ACTION ITEM: Find each line of the entries with the string "Informationen", please, and copy it.

MATERIAL FOR THIS EXERCISE:

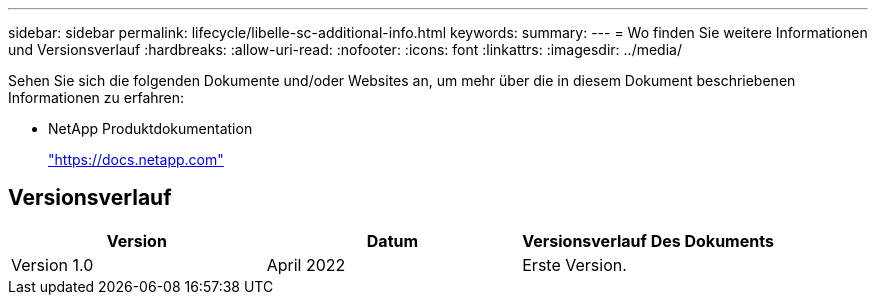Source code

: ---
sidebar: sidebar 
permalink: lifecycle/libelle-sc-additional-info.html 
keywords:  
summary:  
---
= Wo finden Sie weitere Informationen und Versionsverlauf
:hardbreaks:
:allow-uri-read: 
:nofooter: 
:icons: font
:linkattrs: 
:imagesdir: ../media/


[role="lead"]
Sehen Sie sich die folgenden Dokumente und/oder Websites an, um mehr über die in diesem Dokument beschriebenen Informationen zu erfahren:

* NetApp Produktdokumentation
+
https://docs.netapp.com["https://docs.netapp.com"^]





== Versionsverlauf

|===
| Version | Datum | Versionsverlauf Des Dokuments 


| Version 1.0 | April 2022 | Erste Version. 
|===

SOLUTION:
= Wo finden Sie weitere Informationen und Versionsverlauf
Sehen Sie sich die folgenden Dokumente und/oder Websites an, um mehr über die in diesem Dokument beschriebenen Informationen zu erfahren:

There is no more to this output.